If someone (like me) did not see much point in installing Oracle Multimedia (formerly called Oracle interMedia), it is quite likely that the same error will be received.

With Oracle Multimedia installed:

SELECT SDO_GEOM.SDO_DISTANCE(
SDO_GEOMETRY(2001,8307,SDO_POINT_TYPE((14 + 26/60),-(50 + 5/60),NULL),NULL,NULL),
SDO_GEOMETRY(2001,8307,SDO_POINT_TYPE(-(43 + 12/60),(22 + 57/60),NULL),NULL,NULL),
0.0001,'unit=km') AS DISTANCE_BETWEEN_POINTS 
FROM DUAL ;
 
DISTANCE_BETWEEN_POINTS
-----------------------
             9876.67951

According to Google, 9,876.67951 kilometers = 6,137.08412 miles – very close to the 6,152 miles returned by the formula I posted above.

—

SELECT SDO_GEOM.SDO_DISTANCE(
SDO_GEOMETRY(2001,8307,SDO_POINT_TYPE(-(36 + 44/60),(19 + 48/60),NULL),NULL,NULL),
SDO_GEOMETRY(2001,8307,SDO_POINT_TYPE((42),(88 + 30/60),NULL),NULL,NULL),
0.0001,'unit=km') AS DISTANCE_BETWEEN_POINTS 
FROM DUAL ;
 
DISTANCE_BETWEEN_POINTS
-----------------------
             7779.77983

According to Google, 7,779.77983 kilometers = 4,834.13107 miles – very close to the 4,832.09 miles returned by the formula I posted above.

I have not compared the performance of the SDO_GEOM.SDO_DISTANCE method with the performance of the formula that I posted above.

http://download.oracle.com/docs/cd/B28359_01/appdev.111/b28400/sdo_locator.htm#i632018

I don’t recall comparing the long equation mechanism with Locator/Spatial, but I did switch to the ‘flat earth’ calculation because it was a lot less cpu-intensive that SDO_GEOM and the error wasn’t significant for my purposes.

select sdo_geom.sdo_distance(sdo_geometry(2001
,
, null
, mdsys.SDO_ELEM_INFO_ARRAY(1, 1, 1)
, mdsys.SDO_ORDINATE_ARRAY(, )
)
,sdo_geometry(2001
,
, null
, mdsys.SDO_ELEM_INFO_ARRAY(1, 1, 1)
, mdsys.SDO_ORDINATE_ARRAY(, )
)
,0.1
,’unit=km’) distance
from dual;

Thank you for the information.

I just had another thought regarding how to further decrease the CPU requirements for this SQL statement, and thus to speed up the SQL statement… the mathematics logic is starting to come back to me. The latitude values must be in the range of +- the radian value that is associated with the distance along the surface of the earth. The same is true for the longitude values.

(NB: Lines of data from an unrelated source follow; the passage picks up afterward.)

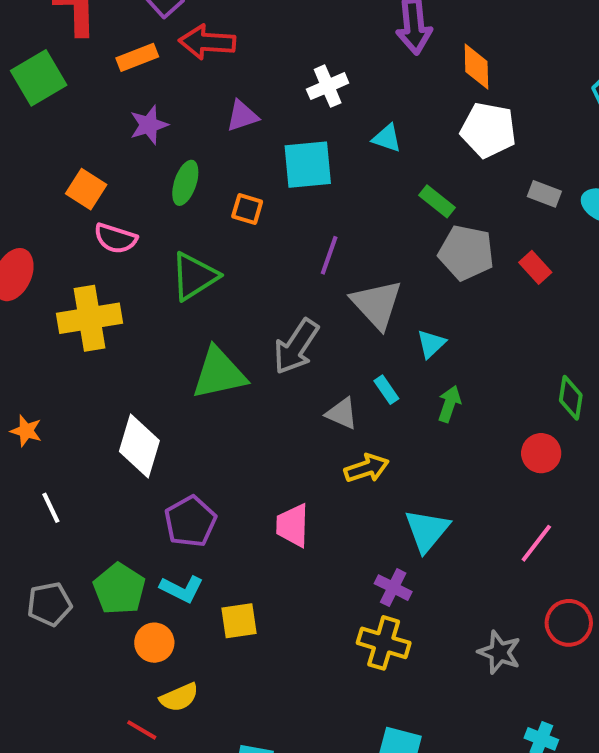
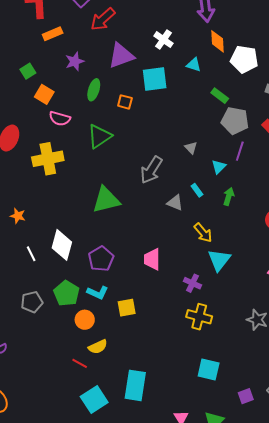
red arrow: (207, 42) -> (103, 19), turned -44
orange rectangle: (137, 57) -> (53, 34), moved
orange diamond: (476, 66) -> (217, 41), moved
green square: (39, 78) -> (28, 71), moved, size x0.6
white cross: (328, 86) -> (163, 40), turned -30
purple triangle: (242, 116) -> (121, 56), size x1.6
purple line: (329, 255) -> (240, 151), moved
gray triangle: (377, 304) -> (191, 148), size x0.5
green triangle: (219, 373) -> (106, 200), moved
white diamond: (139, 446) -> (62, 245), moved
yellow arrow: (367, 468) -> (203, 233), moved, turned 70
purple cross: (393, 588) -> (193, 283), moved

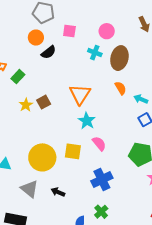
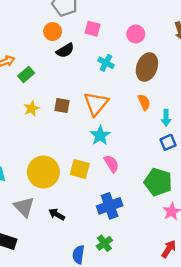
cyan cross: (95, 53) -> (106, 63), moved
cyan arrow: (141, 99) -> (166, 118), turned -120
brown square: (44, 102) -> (62, 106), moved, turned 32

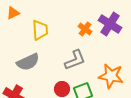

With that logic in mind, it would be possible to reduce the number of rows leaving the inline view, and thus entering the WHERE clause of the main SQL statement. If the radius of the earth is roughly 3960 miles, the circumference is 3960 * 2 * 3.14159275 = 24881 miles. 1 degree = 69.115 miles, 1 mile = 0.0144686 degrees, 1 mile = 2.525254004999719e-4 radians. Thus, for each mile of the radius, the search range beyond the central latitude/longitude pair would be extended by +-2.525254004999719e-4 radians to pre-filter the majority of the rows that would exit the inline view and enter the WHERE clause of the main portion of the query.

I *believe* but don’t know for sure that oracle locator (which is included in SE) will deal with this. For certain you can just call the web service directly via xdb.